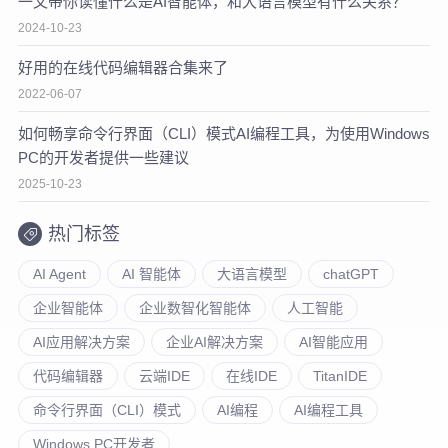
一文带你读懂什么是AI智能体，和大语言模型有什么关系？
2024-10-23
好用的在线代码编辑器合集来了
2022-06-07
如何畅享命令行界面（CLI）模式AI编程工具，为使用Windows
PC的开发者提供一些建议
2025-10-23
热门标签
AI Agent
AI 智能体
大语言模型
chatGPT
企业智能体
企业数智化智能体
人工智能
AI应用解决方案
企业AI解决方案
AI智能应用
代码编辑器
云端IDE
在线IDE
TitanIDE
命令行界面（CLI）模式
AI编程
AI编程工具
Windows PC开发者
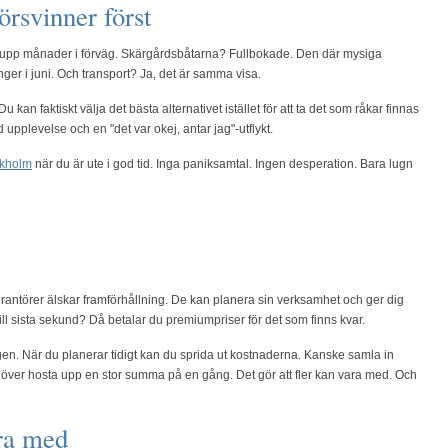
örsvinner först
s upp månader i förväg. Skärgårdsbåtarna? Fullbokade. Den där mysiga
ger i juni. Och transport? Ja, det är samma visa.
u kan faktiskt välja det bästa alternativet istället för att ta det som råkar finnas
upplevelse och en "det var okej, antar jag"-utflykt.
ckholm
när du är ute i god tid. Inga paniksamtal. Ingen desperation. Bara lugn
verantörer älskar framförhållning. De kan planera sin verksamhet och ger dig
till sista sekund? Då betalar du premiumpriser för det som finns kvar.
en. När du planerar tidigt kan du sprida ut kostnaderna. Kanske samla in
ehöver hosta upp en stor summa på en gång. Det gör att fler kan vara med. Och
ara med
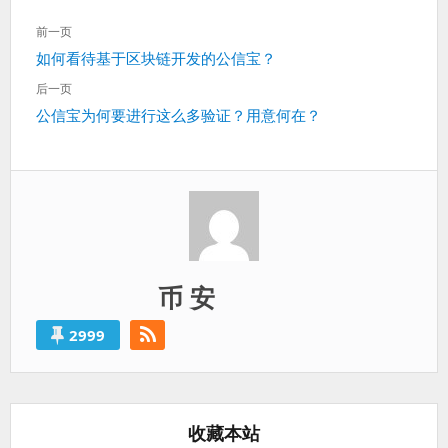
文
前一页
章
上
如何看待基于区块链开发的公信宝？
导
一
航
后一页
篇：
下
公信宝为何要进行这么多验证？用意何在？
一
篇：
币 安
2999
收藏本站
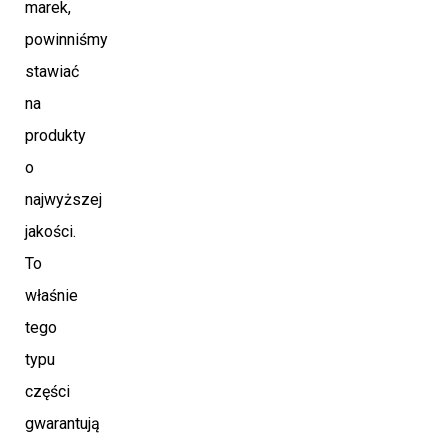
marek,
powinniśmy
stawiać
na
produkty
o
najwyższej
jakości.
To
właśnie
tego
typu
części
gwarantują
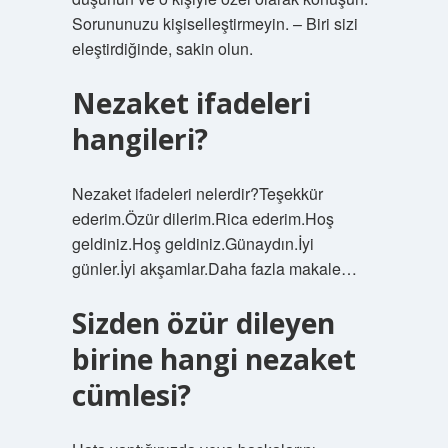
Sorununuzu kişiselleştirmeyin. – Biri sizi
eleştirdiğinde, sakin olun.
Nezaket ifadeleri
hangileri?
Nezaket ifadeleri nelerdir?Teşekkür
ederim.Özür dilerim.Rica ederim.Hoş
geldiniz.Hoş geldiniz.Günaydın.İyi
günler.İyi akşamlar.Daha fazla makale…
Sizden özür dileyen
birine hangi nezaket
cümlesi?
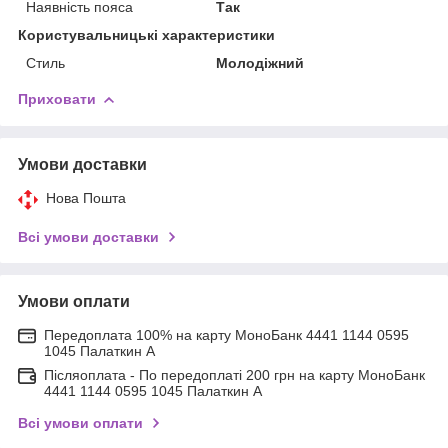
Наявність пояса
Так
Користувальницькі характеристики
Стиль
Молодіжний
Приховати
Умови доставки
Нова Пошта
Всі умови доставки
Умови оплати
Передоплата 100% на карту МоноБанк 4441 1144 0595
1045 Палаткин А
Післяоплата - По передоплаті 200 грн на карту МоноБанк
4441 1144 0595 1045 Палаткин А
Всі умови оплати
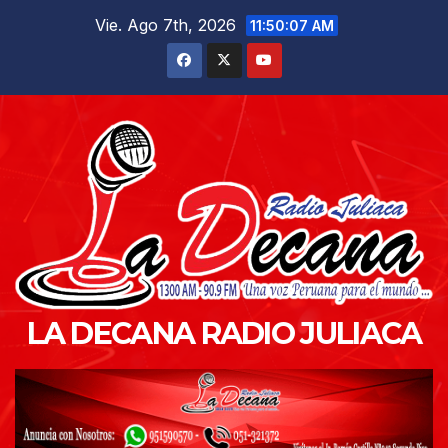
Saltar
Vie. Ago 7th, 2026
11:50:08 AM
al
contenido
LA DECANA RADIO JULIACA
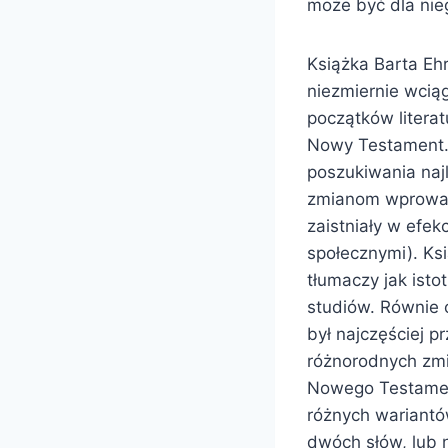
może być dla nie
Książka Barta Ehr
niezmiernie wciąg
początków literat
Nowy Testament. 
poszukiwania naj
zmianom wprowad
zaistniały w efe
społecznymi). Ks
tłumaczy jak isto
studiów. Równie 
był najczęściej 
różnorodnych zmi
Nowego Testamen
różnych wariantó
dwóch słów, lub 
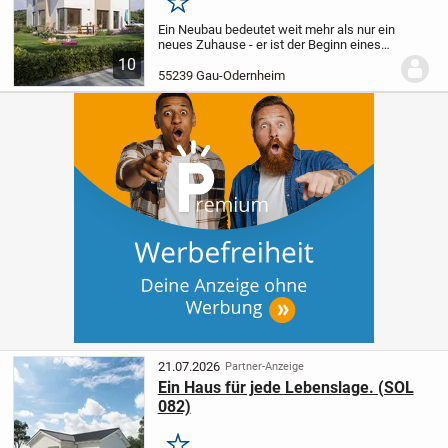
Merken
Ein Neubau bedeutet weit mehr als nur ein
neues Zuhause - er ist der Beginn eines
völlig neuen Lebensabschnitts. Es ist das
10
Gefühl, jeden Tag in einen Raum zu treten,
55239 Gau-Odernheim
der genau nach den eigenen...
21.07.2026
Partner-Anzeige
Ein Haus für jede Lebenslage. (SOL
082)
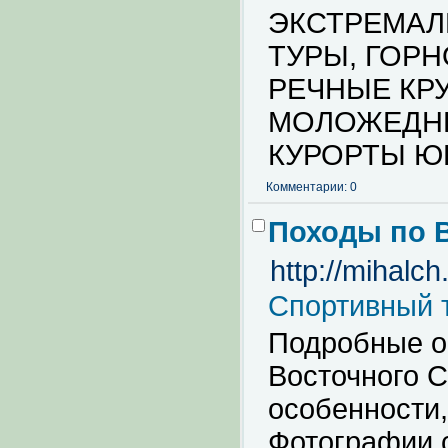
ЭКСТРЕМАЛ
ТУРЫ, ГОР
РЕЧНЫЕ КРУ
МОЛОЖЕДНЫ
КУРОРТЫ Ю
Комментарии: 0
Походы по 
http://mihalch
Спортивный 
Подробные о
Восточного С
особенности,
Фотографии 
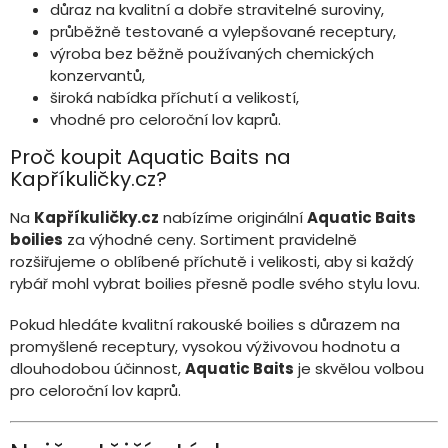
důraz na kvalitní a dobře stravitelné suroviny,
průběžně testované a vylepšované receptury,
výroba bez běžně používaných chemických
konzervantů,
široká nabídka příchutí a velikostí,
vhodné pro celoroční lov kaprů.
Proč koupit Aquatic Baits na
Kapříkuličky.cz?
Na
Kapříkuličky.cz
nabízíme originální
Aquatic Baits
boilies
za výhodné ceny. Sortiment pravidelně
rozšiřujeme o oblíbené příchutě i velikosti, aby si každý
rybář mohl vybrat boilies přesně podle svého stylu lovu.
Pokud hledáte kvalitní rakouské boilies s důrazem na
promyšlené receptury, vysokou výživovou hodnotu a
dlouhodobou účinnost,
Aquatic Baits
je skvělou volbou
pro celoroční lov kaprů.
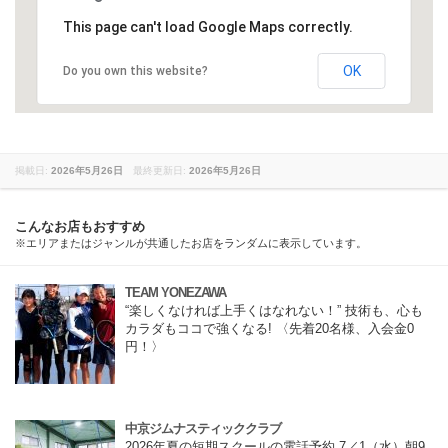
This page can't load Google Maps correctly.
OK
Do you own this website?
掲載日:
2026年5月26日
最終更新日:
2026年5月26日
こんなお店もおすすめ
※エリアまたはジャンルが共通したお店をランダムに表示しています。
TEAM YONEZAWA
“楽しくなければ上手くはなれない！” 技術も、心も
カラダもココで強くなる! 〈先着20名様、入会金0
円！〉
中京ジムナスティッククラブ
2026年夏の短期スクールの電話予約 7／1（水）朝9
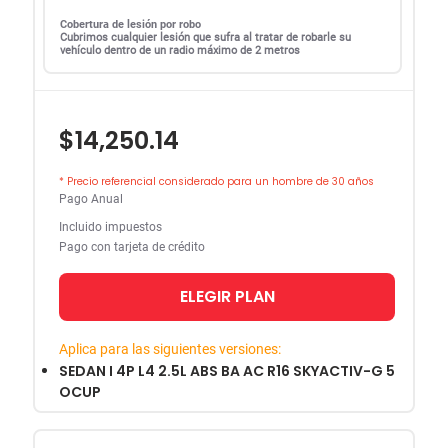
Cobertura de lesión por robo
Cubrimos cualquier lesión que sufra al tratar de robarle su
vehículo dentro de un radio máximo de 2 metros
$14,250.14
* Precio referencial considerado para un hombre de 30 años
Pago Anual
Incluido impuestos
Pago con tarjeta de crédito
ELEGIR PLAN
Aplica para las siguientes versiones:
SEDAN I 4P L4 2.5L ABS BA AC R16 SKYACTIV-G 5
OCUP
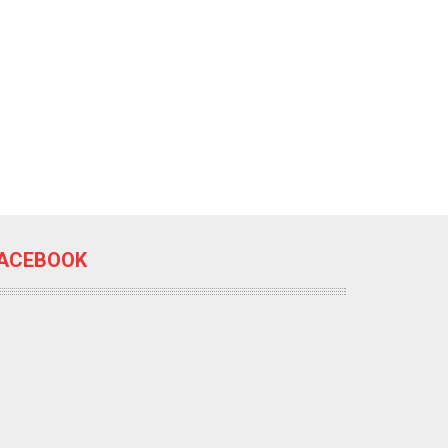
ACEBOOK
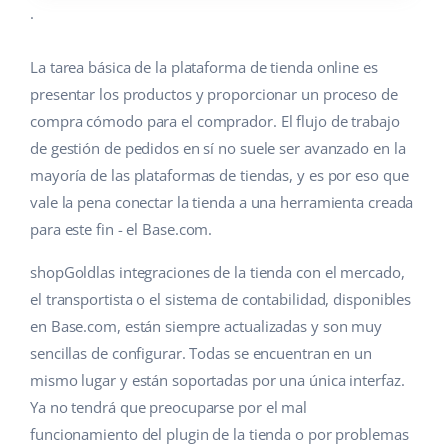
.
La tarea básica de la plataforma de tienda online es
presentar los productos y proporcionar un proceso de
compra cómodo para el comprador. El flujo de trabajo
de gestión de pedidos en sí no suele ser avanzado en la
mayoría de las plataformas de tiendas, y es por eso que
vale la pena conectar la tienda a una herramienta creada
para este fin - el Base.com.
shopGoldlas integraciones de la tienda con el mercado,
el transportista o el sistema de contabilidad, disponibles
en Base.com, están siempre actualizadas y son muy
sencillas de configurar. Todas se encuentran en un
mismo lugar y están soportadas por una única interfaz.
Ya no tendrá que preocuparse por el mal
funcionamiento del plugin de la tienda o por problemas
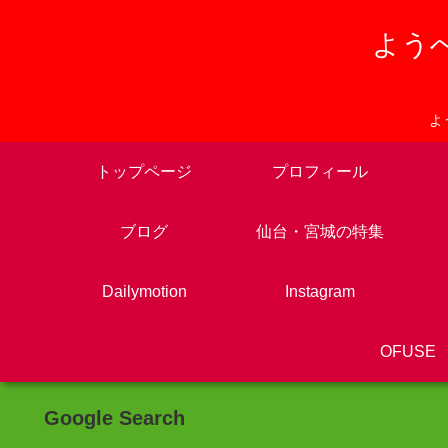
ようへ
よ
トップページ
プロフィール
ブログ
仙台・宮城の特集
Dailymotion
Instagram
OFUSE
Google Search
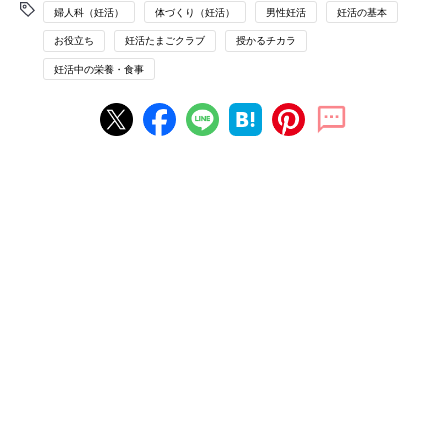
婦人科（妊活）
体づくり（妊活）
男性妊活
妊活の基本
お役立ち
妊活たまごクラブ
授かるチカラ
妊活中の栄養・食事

··········

_What you need to do_
The word "МоноБанк" appears in some lines above. Return every one of those lines.

_Response area_
Передоплата 100% на карту МоноБанк 4441 1144 0595
Післяоплата - По передоплаті 200 грн на карту МоноБанк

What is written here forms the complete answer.